Às escolas atingidas, só lhes resta emocionar o público ao entrarem na Sapucaí. E quem sabe nos fazer recordar da época em que as agremiações caiam no gosto do povo pelo samba no chão, pelo canto - enfim, pela pura paixão. Como solidariedade é outra marca de nossa gente, elas (e nós) correm o agradável risco de se surpreenderem com aplausos e ovações maiores do que os destinados àquelas escolas que surgirem como favoritas.

No caso da Grande Rio, a dor certamente é ainda maior. Atrás do sonhado primeiro título, a atual vice-campeã estava cotada entre as principais favoritas. Quis o destino, porém, que fosse a mais atingida. Ao povo caxiense, nesta hora, o conselho do grupo Revelação: "Ergue essa cabeça, mete o pé e vai na fé, manda a tristeza embora. Basta acreditar que um novo dia vai raiar. Sua hora vai chegar".

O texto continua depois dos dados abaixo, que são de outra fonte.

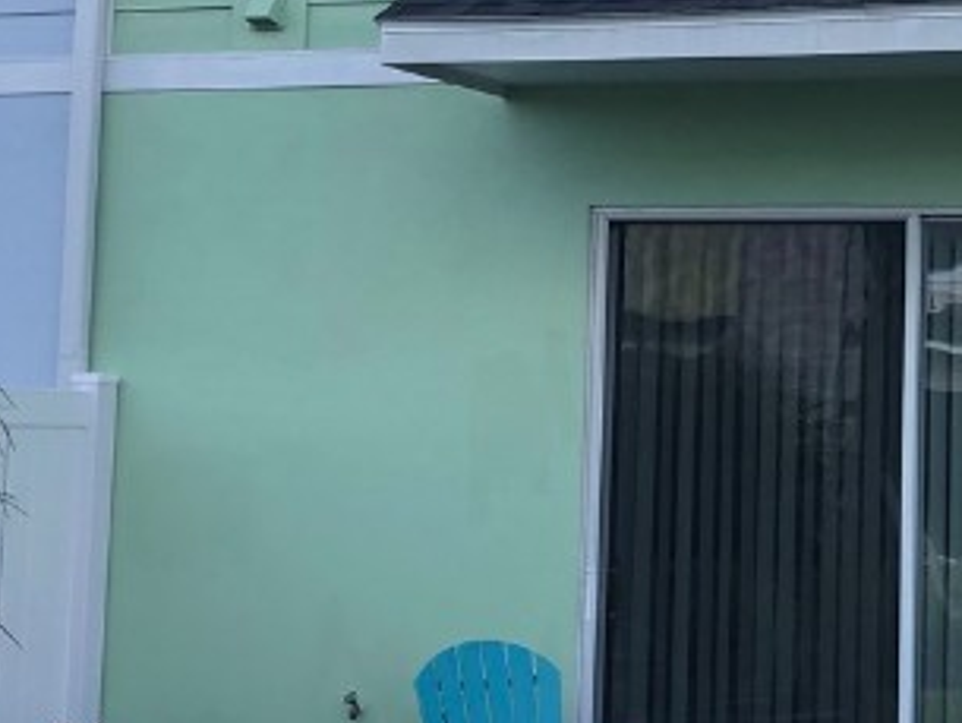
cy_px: 199
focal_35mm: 94
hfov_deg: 20.7
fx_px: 2613
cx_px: 691
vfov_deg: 15.7
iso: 20
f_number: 1.8
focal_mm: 3.99
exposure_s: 1/600
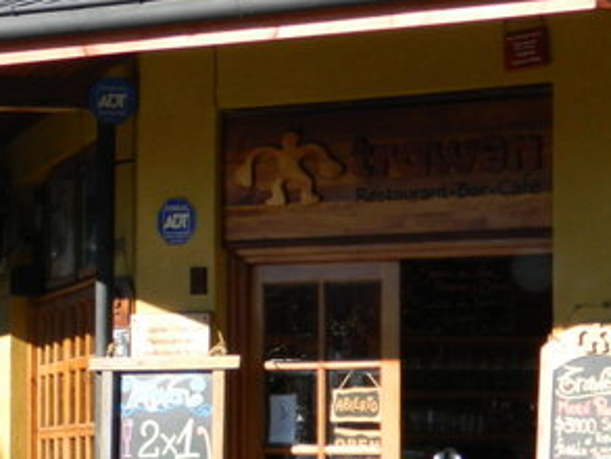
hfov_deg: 10.2
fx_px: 3373
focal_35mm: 191
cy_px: 361
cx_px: -127
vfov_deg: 7.8
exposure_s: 1/400
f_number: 4
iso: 110
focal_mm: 12.6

Já as comunidades da  Portela e da União da Ilha devem passae pela Sapucaí com o famoso refrão do Fundo de Quintal no coração: o baque foi gigante,  "mas iremos achar o tom. Um acorde com lindo som. E fazer com que fique bom outra vez o nosso cantar. E a gente vai ser feliz. Olha nós outra vez no ar. O show tem que continuar".  Numa (in)feliz coincidência, o samba assim se inspira nele próprio.